◆ Brief
In the passage below about centering predictors in multilevel models, what does the total effect represent?

** Provided text follows **

# My advisor told me I should group-mean center my predictors in my multilevel model because it might “make my effects significant” but this doesn’t seem right to me. What exactly is involved in centering predictors within the multilevel model?

This is an excellent question and the topic of centering is often a source of confusion when using multilevel models (MLMs) in practice. This confusion is in part due to the need to address a complexity that arises within the MLM but is not relevant within the traditional multiple regression model: when modeling the effect of a lower-level predictor on an outcome, we must separate the total effect of the predictor into the within-group component versus the between-group component. Centering refers to the process of deviating an observed score from some referent mean value, and can be used to separate within- and between-group variation in lower-level predictors in MLMs, enabling us to obtain distinct estimates of within- and between-group effects (or within- and between-person effects, in a repeated measures setting).

As a simple example, imagine your sample consists of multiple classrooms, and each classroom contains multiple students. Further, you obtained a student-level predictor reflecting locus-of-control and a student-level outcome reflecting math achievement. Your goal is to examine if students who report higher levels of control also tend to perform better on a math exam. Given the hierarchical structure of your data (the nesting of students within classroom), there are actually three possible relations that can exist between your predictor and outcome, the total effect, within-group effect, and between-group effect (where, here, group is classroom). Let’s consider these in turn.

First is the total effect (or marginal effect), which represents the regression of math achievement on locus-of-control pooling over all students and classrooms. This total effect actually represents a weighted composite of the within-group and between-group components of the relation. While it is perfectly fine to estimate and interpret total effects from the standpoint of prediction (e.g., pooling over students and classrooms, a 1-unit change in the predictor leads to a so-many-points change in the outcome), it is much more difficult to draw theoretically meaningful conclusions from these effects, as the location of the effect is ambiguous – the total effect is a mish mosh of the within- and between-group effects. For this reason, when working with multilevel data, it is often preferable to estimate and interpret the within- and between-group effects directly instead.

** End of Provided text **
** Data for review follows **

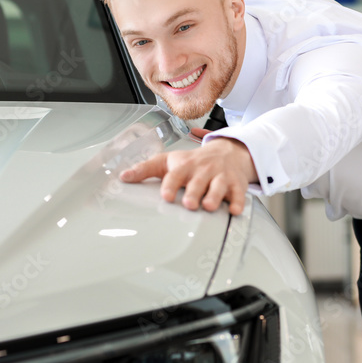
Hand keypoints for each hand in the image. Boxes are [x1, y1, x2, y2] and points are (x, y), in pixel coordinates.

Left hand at [120, 136, 257, 214]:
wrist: (228, 151)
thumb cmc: (194, 161)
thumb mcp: (169, 161)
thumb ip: (146, 169)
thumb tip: (123, 177)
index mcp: (185, 166)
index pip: (175, 175)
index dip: (170, 185)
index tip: (166, 196)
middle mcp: (203, 171)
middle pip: (198, 182)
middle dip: (194, 192)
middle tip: (188, 204)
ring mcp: (220, 177)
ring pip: (218, 187)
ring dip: (214, 196)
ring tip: (208, 206)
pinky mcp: (235, 185)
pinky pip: (238, 194)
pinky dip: (238, 202)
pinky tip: (234, 210)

** End of Data for review **

◆ Output for this task
It represents a weighted composite of the within-group and between-group components of the relation.